AEMET activa la alerta por ola de calor en Galicia: consejos y medidas para afrontarla
La Agencia Estatal de Meteorología (AEMET) ha puesto en aviso a Galicia debido a la llegada de una ola de calor que afectará a la región en los próximos días. Esta situación meteorológica, cada vez más frecuente en verano, exige que los ciudadanos tomen precauciones para proteger su salud y mitigar sus efectos en el entorno.
¿Qué significa una alerta por ola de calor?
Cuando AEMET activa la alerta por ola de calor, se espera que las temperaturas superen durante varios días los umbrales normales para la época del año. En Galicia, esto puede traducirse en máximas que superen los 35 grados, acompañadas de noches tropicales, que dificultan el descanso y pueden provocar malestar general.
Impacto en la salud
Las olas de calor no son solo un problema de incomodidad, sino un riesgo real para la salud, especialmente para sectores vulnerables:
- Personas mayores: Su organismo tiene menor capacidad para regular la temperatura corporal.
- Niños pequeños: Su sistema de termorregulación aún está en desarrollo.
- Enfermos crónicos: Condiciones como la hipertensión o las enfermedades respiratorias empeoran con el calor.
- Trabajadores al aire libre: Mayor riesgo de golpe de calor e insolación.
Prepararse para el calor extremo: recomendaciones esenciales
A continuación, te ofrecemos una guía sencilla y práctica para afrontar la ola de calor de forma segura y responsable:
1. Hidratación constante
Beber agua con frecuencia, incluso si no se tiene sed, es crucial para evitar la deshidratación. Es preferible evitar bebidas alcohólicas y muy azucaradas que pueden empeorar la situación.
2. Modera la exposición al sol
Evita salir en las horas centrales del día, entre las 12 y las 18 horas. Si necesitas estar al aire libre, utiliza protección solar y ropa ligera, transpirable y de colores claros.
3. Descansar en lugares frescos
Buscar sombra o espacios con aire acondicionado ayuda a bajar la temperatura corporal. El uso de ventiladores puede ser efectivo, pero si la temperatura supera los 35 grados, es preferible refrigerar el ambiente.
4. Alimentación ligera y adecuada
En verano, opta por platos frescos y fáciles de digerir como frutas, verduras y ensaladas, evitando comidas pesadas y calientes que generan más calor corporal.
5. Mantener informada a la familia y vecinos
En especial a personas mayores o con dependencia. Una red de apoyo es vital para detectar síntomas tempranos de golpes de calor o deshidratación.
El papel de las administraciones y empresas
La alerta por ola de calor no solo afecta a individuos, también implica una responsabilidad social y organizativa:
Medidas municipales y autonómicas
- Activación de planes contra el calor con atención especial en residencias y centros de día.
- Disposición de fuentes de agua gratuita en espacios públicos.
- Campañas informativas para concienciar a la población.
Acciones en el ámbito laboral
- Ajuste de horarios para trabajadores expuestos al sol.
- Facilitar pausas frecuentes y acceso a zonas frescas.
- Provisión de agua y equipo de protección adecuado.
Ola de calor y cambio climático: un llamado a la acción
Estos fenómenos extremos son cada vez más habituales debido al cambio climático.
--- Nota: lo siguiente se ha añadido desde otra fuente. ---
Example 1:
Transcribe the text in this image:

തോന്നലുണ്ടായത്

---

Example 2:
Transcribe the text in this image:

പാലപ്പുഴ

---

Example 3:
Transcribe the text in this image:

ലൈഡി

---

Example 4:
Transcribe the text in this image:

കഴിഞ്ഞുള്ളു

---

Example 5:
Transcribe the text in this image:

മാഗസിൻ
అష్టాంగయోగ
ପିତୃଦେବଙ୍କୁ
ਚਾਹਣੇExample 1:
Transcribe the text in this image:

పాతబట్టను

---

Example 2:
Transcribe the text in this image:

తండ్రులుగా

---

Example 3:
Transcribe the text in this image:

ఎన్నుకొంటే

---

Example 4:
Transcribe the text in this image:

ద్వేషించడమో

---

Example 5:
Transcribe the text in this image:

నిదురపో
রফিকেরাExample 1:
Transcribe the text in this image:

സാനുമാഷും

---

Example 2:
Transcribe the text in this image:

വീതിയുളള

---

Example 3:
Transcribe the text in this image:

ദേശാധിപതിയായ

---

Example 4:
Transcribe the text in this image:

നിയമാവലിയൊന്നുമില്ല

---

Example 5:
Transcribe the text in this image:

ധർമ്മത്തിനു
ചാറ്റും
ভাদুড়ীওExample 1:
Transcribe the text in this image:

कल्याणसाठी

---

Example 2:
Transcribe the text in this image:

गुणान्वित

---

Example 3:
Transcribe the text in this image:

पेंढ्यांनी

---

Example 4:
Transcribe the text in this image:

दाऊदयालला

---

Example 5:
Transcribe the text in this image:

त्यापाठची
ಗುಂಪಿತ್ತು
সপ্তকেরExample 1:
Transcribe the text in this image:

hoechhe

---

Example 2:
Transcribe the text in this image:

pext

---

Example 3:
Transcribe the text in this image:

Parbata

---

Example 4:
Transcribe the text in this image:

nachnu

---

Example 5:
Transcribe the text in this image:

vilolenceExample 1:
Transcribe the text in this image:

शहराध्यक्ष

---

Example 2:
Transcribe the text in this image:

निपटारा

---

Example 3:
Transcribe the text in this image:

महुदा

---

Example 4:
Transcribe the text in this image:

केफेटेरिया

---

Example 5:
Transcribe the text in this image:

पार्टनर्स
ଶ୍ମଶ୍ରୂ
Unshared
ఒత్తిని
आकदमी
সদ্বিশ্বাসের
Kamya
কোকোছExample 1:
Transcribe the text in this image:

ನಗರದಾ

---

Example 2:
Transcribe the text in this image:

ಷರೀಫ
Galicia, como el resto de España, siente ya sus efectos y se enfrenta al reto de adaptarse y mitigar sus consecuencias.
Actitud individual
Cada persona puede contribuir adoptando medidas responsables como el ahorro energético, el uso moderado del aire acondicionado y el fomento de una movilidad sostenible.
Compromiso colectivo
Gobiernos, empresas y sociedad civil deben trabajar juntos para implementar políticas verdes y sistemas de alerta temprana que protejan a las comunidades vulnerables.
En resumen:
- La alerta por ola de calor en Galicia exige precaución y acción inmediata.
- Proteger la salud con hidratación, sombra y alimentación adecuada es esencial.
- La colaboración social y organizativa es clave para minimizar riesgos.
- El cambio climático impulsa estas situaciones, recordándonos la necesidad de un compromiso sostenible.
Prepararnos ante las olas de calor no solo es una cuestión de supervivencia, sino también una oportunidad para cuidar nuestra calidad de vida y la del planeta.